Last week Anne Neal, president of the American Council of Trustees and Alumni, wrote a thought-provoking commentary aptly titled The Potty Trained Trustee” in Inside Higher Ed. Like Ms. Neal’s organization, her commentary is sufficiently outside the mainstream of “HigherEdThink” that I’m sure Ms. Neal will be dismissed as a crackpot by “The Academy.”  But I am convinced that several of her main points are correct and deserving of some attention.

  • First, Ms. Neal castigates the Association of Governing Board’s (AGB’s) “Survey of Higher Education Governance.” I must admit that I had been puzzled when I first saw a list of AGB’s supposed five major higher education issues, according to board trustees, several weeks ago.  Not only was the football team’s record (or even athletics more generally) missing from the top of the list; it was not even ON the list.  (Seriously, I wouldn’t expect athletics to be at the top of the list, but I would expect it to be on the list.)   It turns out that, in an effort to figure out what trustees think is important, AGB surveyed, not trustees, but presidents and other administrators.
  • Ms. Neal also criticizes HigherEdThink on the proper role of boards:  “According to this view, higher ed administrations are the governance structure.
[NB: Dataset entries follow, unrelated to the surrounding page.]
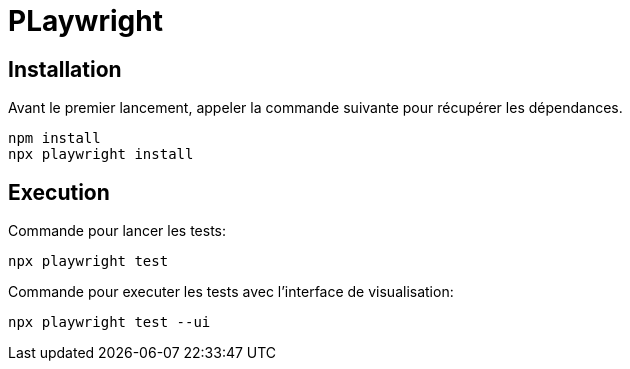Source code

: = PLaywright

== Installation

Avant le premier lancement, appeler la commande suivante pour récupérer les dépendances.
----
npm install
npx playwright install
----

== Execution

Commande pour lancer les tests:
----
npx playwright test
----

Commande pour executer les tests avec l'interface de visualisation:
----
npx playwright test --ui
----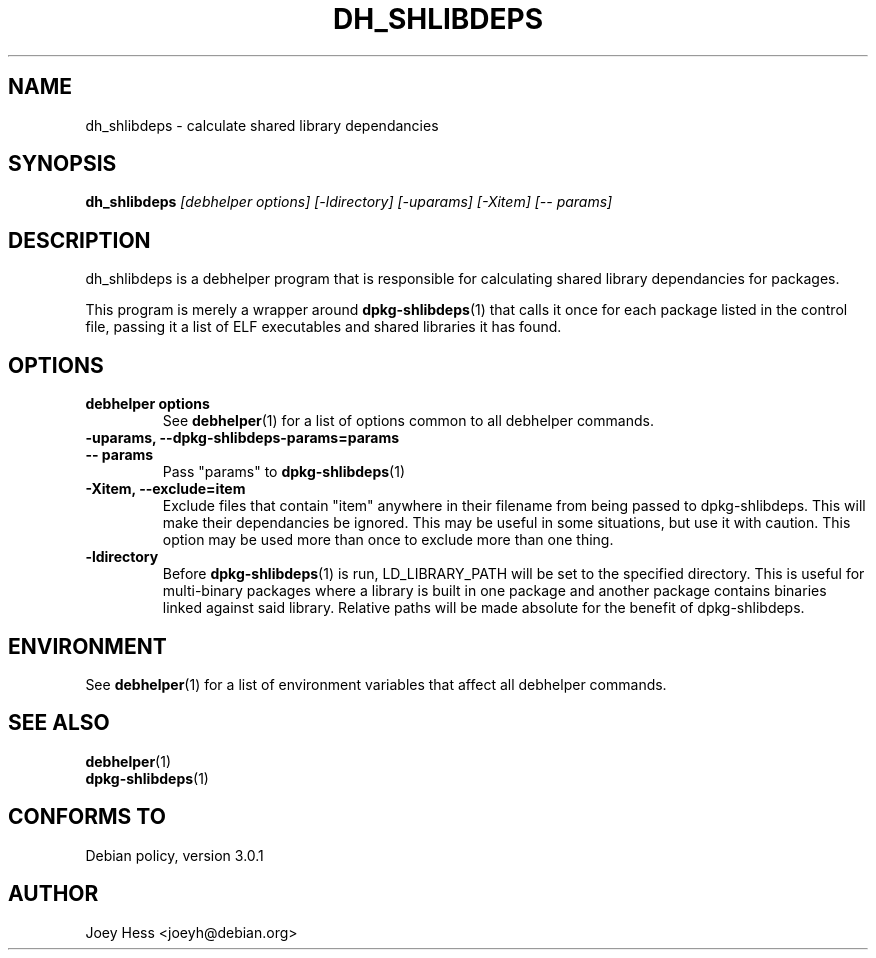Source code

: .TH DH_SHLIBDEPS 1 "" "Debhelper Commands" "Debhelper Commands"
.SH NAME
dh_shlibdeps \- calculate shared library dependancies
.SH SYNOPSIS
.B dh_shlibdeps
.I "[debhelper options] [-ldirectory] [-uparams] [-Xitem] [-- params]"
.SH "DESCRIPTION"
dh_shlibdeps is a debhelper program that is responsible for calculating
shared library dependancies for packages.
.P
This program is merely a wrapper around
.BR dpkg-shlibdeps (1)
that calls it once for each package listed in the control file, passing it
a list of ELF executables and shared libraries it has found.
.SH OPTIONS
.TP
.B debhelper options
See
.BR debhelper (1)
for a list of options common to all debhelper commands.
.TP
.B \-uparams, \--dpkg-shlibdeps-params=params
.TP
.B \-\- params
Pass "params" to
.BR dpkg-shlibdeps (1)
.TP
.B \-Xitem, \--exclude=item
Exclude files that contain "item" anywhere in their filename from being
passed to dpkg-shlibdeps. This will make their dependancies be ignored.
This may be useful in some situations, but use it with caution. This option
may be used more than once to exclude more than one thing.
.TP
.B \-ldirectory
Before
.BR dpkg-shlibdeps (1)
is run, LD_LIBRARY_PATH will be set to the specified directory.
This is useful for multi-binary packages where a library
is built in one package and another package contains binaries linked
against said library. Relative paths will be made absolute for the
benefit of dpkg-shlibdeps.
.SH ENVIRONMENT
See
.BR debhelper (1)
for a list of environment variables that affect all debhelper commands.
.SH "SEE ALSO"
.TP
.BR debhelper (1)
.TP
.BR dpkg-shlibdeps (1)
.SH "CONFORMS TO"
Debian policy, version 3.0.1
.SH AUTHOR
Joey Hess <joeyh@debian.org>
Trustees for the most part should keep to their place and do as they are told by administrators. One might call it the potty-trained trustee….” She goes on to illustrate how pervasive the conventional wisdom is by pointing to a question on the survey that assumes that presidents select their own board members (their bosses!!!), which they frequently do.  She also – very rightly – points out that private sector boards have been headed diametrically in the opposite direction over the last few years thanks to Sarbanes-Oxley, Enron, etc. and wonders why higher education has not been paying any attention.
  • Third, Ms. Neal identifies the first of two issues concerning which board members should be paying particular attention:  Current levels of higher education expenditure are unsustainable.  Higher education costs are increasing at a faster clip than health care costs and a much faster clip than either personal income or consumer prices.  Ms. Neal knows this trend cannot continue.  She also knows that too many administrators’ heads are buried in the sand when it comes to meaningful cost controls.  She thinks boards made up of people who have had to operate within a profit-and-loss statement’s bottom line could provide meaningful leadership on this front.
  • Fourth, Ms. Neal identifies a role for board members in the academic arena.  She thinks board members need to push The Academy to evaluate learning meaningfully and address issues like grade inflation.  As Ms. Neal is well aware, the pressure to evaluate learning has come almost exclusively from outside The Academy in recent years, and no one can seem to tell you much about whether a student learned anything while attending college.

Over the next several weeks and months, I will discuss at greater length some of the main points that Ms. Neal raises.  All are very relevant to West Virginia’s higher education system and some are key to escaping from the received wisdom of “HigherEdThink.”

PS: My favorite statistic from the AGB report: For 64% of private institution boards, the full board is told the president’s compensation … which logically means that in 36% of cases, the full board is not told and does not know the president’s compensation.  How on earth could you claim to be fulfilling your fiduciary duty to the institution if you aren’t told the president’s salary?  It makes you wonder what else those trustees are not told – a lot, I suspect.